Two Westerville school-district employees did not discriminate against two youngsters who were handcuffed by police after a 2011 school-bus incident, a federal judge has concluded.
Tonya Mitchell had sued bus driver Deidre Vandewater and Pointview Elementary School Principal Jeanne Roth, accusing them of discriminating against her son and daughter because they are black.
U.S. District Judge James L. Graham ruled on Friday that Mitchell did not present evidence of discrimination. He threw the case out. He also ruled that Mitchell did not present evidence that the Westerville Board of Education had discriminatory discipline practices.

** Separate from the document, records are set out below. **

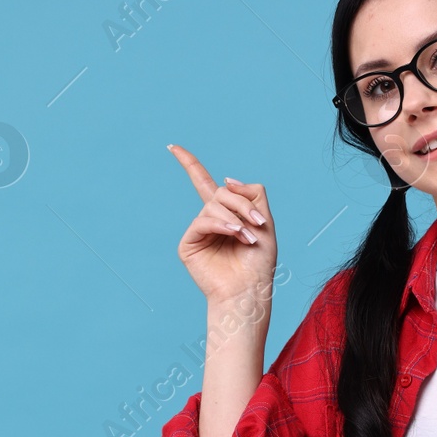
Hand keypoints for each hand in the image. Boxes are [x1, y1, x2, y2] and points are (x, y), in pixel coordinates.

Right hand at [167, 143, 277, 306]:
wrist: (249, 290)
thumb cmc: (259, 262)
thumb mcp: (264, 220)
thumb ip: (252, 193)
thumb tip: (227, 179)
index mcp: (225, 214)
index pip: (205, 183)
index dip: (188, 163)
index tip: (172, 146)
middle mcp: (209, 221)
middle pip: (221, 192)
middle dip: (242, 204)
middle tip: (258, 225)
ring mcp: (197, 232)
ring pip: (214, 205)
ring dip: (235, 218)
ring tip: (249, 238)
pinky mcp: (188, 244)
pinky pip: (203, 220)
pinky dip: (222, 224)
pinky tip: (235, 235)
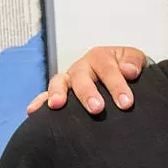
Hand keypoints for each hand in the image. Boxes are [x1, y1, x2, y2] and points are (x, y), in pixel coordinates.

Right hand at [26, 47, 146, 114]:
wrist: (122, 73)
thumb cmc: (126, 67)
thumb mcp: (134, 59)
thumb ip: (133, 62)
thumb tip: (129, 70)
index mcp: (100, 57)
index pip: (108, 70)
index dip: (117, 86)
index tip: (126, 103)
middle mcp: (82, 67)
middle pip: (81, 77)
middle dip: (88, 92)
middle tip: (97, 108)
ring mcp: (69, 80)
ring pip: (60, 82)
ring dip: (58, 93)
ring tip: (57, 105)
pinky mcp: (61, 92)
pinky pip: (46, 95)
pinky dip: (39, 101)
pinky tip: (32, 111)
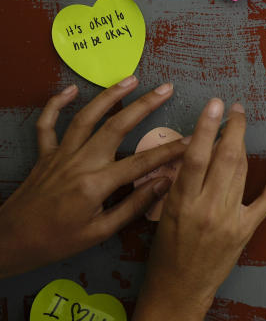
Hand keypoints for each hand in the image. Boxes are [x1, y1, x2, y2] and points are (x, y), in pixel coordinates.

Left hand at [0, 77, 186, 277]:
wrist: (13, 241)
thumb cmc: (58, 241)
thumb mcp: (100, 232)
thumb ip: (133, 206)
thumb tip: (163, 184)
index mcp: (96, 184)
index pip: (142, 163)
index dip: (170, 151)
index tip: (193, 141)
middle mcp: (80, 162)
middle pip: (116, 126)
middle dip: (144, 105)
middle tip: (165, 89)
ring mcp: (60, 155)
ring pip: (87, 117)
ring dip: (110, 96)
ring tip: (130, 79)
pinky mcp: (45, 155)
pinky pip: (48, 125)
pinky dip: (56, 104)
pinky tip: (71, 90)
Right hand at [134, 99, 265, 320]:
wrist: (179, 290)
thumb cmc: (165, 253)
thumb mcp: (162, 214)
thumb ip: (177, 185)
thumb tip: (192, 153)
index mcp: (180, 202)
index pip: (194, 155)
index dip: (206, 126)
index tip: (215, 105)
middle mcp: (207, 207)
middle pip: (224, 157)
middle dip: (231, 128)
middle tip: (234, 109)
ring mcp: (230, 219)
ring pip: (242, 171)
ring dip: (244, 143)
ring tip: (242, 124)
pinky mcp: (246, 230)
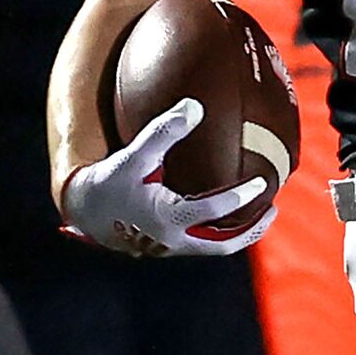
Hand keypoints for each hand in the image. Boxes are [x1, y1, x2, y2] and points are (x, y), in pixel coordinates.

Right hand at [61, 97, 273, 256]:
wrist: (83, 210)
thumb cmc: (110, 180)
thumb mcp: (133, 156)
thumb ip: (163, 132)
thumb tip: (195, 106)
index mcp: (167, 219)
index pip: (214, 210)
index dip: (241, 197)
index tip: (263, 182)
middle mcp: (172, 240)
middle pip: (224, 244)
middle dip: (252, 229)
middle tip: (272, 208)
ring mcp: (171, 248)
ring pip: (215, 247)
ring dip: (240, 233)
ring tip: (260, 213)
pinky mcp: (168, 247)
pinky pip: (203, 243)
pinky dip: (220, 231)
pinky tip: (230, 213)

“We’re gratified but not surprised,” said W. Charles Curley, the attorney for Vandewater, Roth and the school board. “At some point in the case, the plaintiffs are required to come up with evidence supporting the claims they make, and they had no evidence.”
Byron L. Potts, the attorney for Mitchell and her children, said he wasn’t surprised by the judge’s decision, either.
“It’s difficult to get these discrimination cases pushed forward or to prevail in them these days,” Potts said. He said Mitchell is considering an appeal, which she has up to 30 days to file.
Michelle and Mikeal Mitchell were 7 and 8 and students at Pointview in October 2011 when a fight broke out on their bus. Vandewater kept Mikeal and a female student on the bus until Roth arrived. Later, when Michelle and Mikeal were in Roth’s office, she called police after the children ran around, knocked items off shelves and threatened her, according to court documents.
Police handcuffed the children and took them to the police station. The school district expelled them for 80 days.
Mitchell also sued police. In a settlement this spring, the police department agreed to pay the family $25,000.
Potts said the Mitchell children are enrolled in another school district and are doing well.